WHAT IS NEEDED
Print every line of the listing below word for word, with no changes.

=== Section Start ===

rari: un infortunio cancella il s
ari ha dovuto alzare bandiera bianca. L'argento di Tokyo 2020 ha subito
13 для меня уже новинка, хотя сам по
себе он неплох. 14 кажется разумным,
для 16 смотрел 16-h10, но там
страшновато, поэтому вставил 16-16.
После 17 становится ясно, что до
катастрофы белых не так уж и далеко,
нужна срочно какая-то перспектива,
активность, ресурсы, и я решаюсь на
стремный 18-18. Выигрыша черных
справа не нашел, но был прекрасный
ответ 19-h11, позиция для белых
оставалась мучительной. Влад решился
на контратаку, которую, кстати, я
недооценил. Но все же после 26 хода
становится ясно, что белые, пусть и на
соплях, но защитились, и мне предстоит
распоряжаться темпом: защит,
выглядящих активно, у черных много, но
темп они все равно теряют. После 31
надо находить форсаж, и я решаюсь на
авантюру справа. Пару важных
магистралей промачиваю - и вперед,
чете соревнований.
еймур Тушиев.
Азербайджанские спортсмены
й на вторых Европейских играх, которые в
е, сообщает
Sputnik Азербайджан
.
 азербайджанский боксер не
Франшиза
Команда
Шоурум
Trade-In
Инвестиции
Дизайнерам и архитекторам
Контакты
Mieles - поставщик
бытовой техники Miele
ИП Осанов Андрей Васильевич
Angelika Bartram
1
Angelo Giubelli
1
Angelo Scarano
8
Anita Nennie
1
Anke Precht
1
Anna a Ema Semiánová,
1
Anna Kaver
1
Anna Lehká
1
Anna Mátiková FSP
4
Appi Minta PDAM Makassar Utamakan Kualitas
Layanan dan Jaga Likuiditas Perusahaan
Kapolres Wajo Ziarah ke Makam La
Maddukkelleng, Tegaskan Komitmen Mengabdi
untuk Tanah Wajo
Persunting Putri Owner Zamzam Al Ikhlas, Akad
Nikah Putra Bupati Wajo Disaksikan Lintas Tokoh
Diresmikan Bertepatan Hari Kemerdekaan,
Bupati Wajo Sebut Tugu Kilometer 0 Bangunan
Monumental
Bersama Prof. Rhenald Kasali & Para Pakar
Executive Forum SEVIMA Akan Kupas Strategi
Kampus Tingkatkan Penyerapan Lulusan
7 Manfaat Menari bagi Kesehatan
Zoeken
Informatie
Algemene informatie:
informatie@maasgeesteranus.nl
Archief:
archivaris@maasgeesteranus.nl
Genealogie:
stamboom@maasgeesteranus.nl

=== Section End ===

TASK SOLUTION
rari: un infortunio cancella il s
ari ha dovuto alzare bandiera bianca. L'argento di Tokyo 2020 ha subito
13 для меня уже новинка, хотя сам по
себе он неплох. 14 кажется разумным,
для 16 смотрел 16-h10, но там
страшновато, поэтому вставил 16-16.
После 17 становится ясно, что до
катастрофы белых не так уж и далеко,
нужна срочно какая-то перспектива,
активность, ресурсы, и я решаюсь на
стремный 18-18. Выигрыша черных
справа не нашел, но был прекрасный
ответ 19-h11, позиция для белых
оставалась мучительной. Влад решился
на контратаку, которую, кстати, я
недооценил. Но все же после 26 хода
становится ясно, что белые, пусть и на
соплях, но защитились, и мне предстоит
распоряжаться темпом: защит,
выглядящих активно, у черных много, но
темп они все равно теряют. После 31
надо находить форсаж, и я решаюсь на
авантюру справа. Пару важных
магистралей промачиваю - и вперед,
чете соревнований.
еймур Тушиев.
Азербайджанские спортсмены
й на вторых Европейских играх, которые в
е, сообщает
Sputnik Азербайджан
.
 азербайджанский боксер не
Франшиза
Команда
Шоурум
Trade-In
Инвестиции
Дизайнерам и архитекторам
Контакты
Mieles - поставщик
бытовой техники Miele
ИП Осанов Андрей Васильевич
Angelika Bartram
1
Angelo Giubelli
1
Angelo Scarano
8
Anita Nennie
1
Anke Precht
1
Anna a Ema Semiánová,
1
Anna Kaver
1
Anna Lehká
1
Anna Mátiková FSP
4
Appi Minta PDAM Makassar Utamakan Kualitas
Layanan dan Jaga Likuiditas Perusahaan
Kapolres Wajo Ziarah ke Makam La
Maddukkelleng, Tegaskan Komitmen Mengabdi
untuk Tanah Wajo
Persunting Putri Owner Zamzam Al Ikhlas, Akad
Nikah Putra Bupati Wajo Disaksikan Lintas Tokoh
Diresmikan Bertepatan Hari Kemerdekaan,
Bupati Wajo Sebut Tugu Kilometer 0 Bangunan
Monumental
Bersama Prof. Rhenald Kasali & Para Pakar
Executive Forum SEVIMA Akan Kupas Strategi
Kampus Tingkatkan Penyerapan Lulusan
7 Manfaat Menari bagi Kesehatan
Zoeken
Informatie
Algemene informatie:
informatie@maasgeesteranus.nl
Archief:
archivaris@maasgeesteranus.nl
Genealogie:
stamboom@maasgeesteranus.nl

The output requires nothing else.